Opinion

The IOC readmits Russia

March 02, 2018

The decision by the International Olympic Committee to restore Russia to full membership has produced murmurs of disquiet. There is no doubt that since at least the 2015 Sochi Winter Olympics, a significant number of Russian athletes were cheating and using performance enhancing-drugs. The Russian government has admitted there was wrongdoing.

What the Kremlin has always denied were allegations that this doping was state-sponsored.

IOC investigators had evidence that during the Winter Games in the Russian Black Sea resort of Sochi, the FSB, successor to the state intelligence agency the KGB, was involved in the swapping of blood samples brought to official testing laboratories. For the Russian government to protest its innocence also meant that it was admitting that part of its intelligence organization had gone rogue. Either way the doping report that caused the IOC to ban hundreds of Russian athletes from the Rio Olympics had to be a major embarrassment to Vladimir Putin’s administration.

The ban was carried over to the Pyeongchang winter games in South Korea. The 168 Russian athletes who actually took part did so as neutrals. During the spectacular opening ceremony, they paraded in front of the Olympic, not the Russian, flag. The IOC had said that it intended to restore Russia to full competitive status provided there were no further doping test failures. In the event, two of the four positive dope samples in the Winter Games involved Russian athletes.

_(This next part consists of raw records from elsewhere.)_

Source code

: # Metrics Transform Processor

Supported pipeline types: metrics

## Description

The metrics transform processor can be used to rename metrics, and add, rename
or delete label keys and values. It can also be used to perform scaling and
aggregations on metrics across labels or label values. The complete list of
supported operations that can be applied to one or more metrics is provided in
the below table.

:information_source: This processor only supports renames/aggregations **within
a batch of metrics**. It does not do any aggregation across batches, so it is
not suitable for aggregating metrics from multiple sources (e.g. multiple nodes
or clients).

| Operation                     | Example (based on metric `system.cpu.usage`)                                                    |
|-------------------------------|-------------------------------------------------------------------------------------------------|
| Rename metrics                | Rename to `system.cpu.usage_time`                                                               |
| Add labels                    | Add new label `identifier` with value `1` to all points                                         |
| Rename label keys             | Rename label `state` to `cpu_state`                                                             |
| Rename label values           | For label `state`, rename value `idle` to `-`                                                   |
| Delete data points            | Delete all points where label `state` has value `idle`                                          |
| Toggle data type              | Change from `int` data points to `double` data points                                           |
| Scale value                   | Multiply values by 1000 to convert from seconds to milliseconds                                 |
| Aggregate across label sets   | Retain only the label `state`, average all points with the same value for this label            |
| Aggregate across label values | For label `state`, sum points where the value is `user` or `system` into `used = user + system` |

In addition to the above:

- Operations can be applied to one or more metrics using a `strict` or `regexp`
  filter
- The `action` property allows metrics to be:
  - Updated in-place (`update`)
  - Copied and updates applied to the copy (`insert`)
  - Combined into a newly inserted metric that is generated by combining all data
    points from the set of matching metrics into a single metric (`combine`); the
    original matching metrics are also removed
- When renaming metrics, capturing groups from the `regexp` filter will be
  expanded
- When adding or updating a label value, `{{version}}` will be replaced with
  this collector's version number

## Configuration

A female bobsleigh pilot and a male curler both failed initial tests, the latter bringing about the loss of the bronze medal he had just won. There was puzzlement that anyone involved in the sport of curling could benefit to any particular degree from a performance-enhancing drug. In this version of bowls on ice, a stone is sent sliding along toward its target with two team members furiously brushing and warming the ice ahead of it.

The IOC now says that these two tests later proved negative and, therefore, as it planned, Russian athletes are free to compete in future Olympics. The international reaction has been mixed. There is understandable concern among sportsmen who rely solely on their talents and vigorous training to achieve success. Cheating, from wherever it comes, destroys fair competition. But there has also been a political undercurrent to the campaign to exclude Russia from international competition. Relations between Washington and Russia are almost as cool as during the Cold War. Some American politicians seized on the well-organized doping scandal as wider proof that Moscow could no longer be trusted.

Politicizing the revelations was surely a mistake, even though in all international sports national prestige is generally in play. The IOC found itself under considerable outside pressure to punish and ban Russian sportsmen. Its readiness to reinstate Russia following the Rio and Pyeongchang games is evidence of its desire to push back against outside influences and assert its independence. At this delicate moment in international athletics this is surely a wise decision. The IOC is effectively saying that it trusts Russia to get its house in order and bring an end to further cheating with performance-boosting substances. Moscow is rightly pleased with this. However, the IOC’s move now imposes a crucial duty on Russian athletics to ensure that from now on, its sportsmen will be squeaky clean. It must be ruthless in banning any who cheat.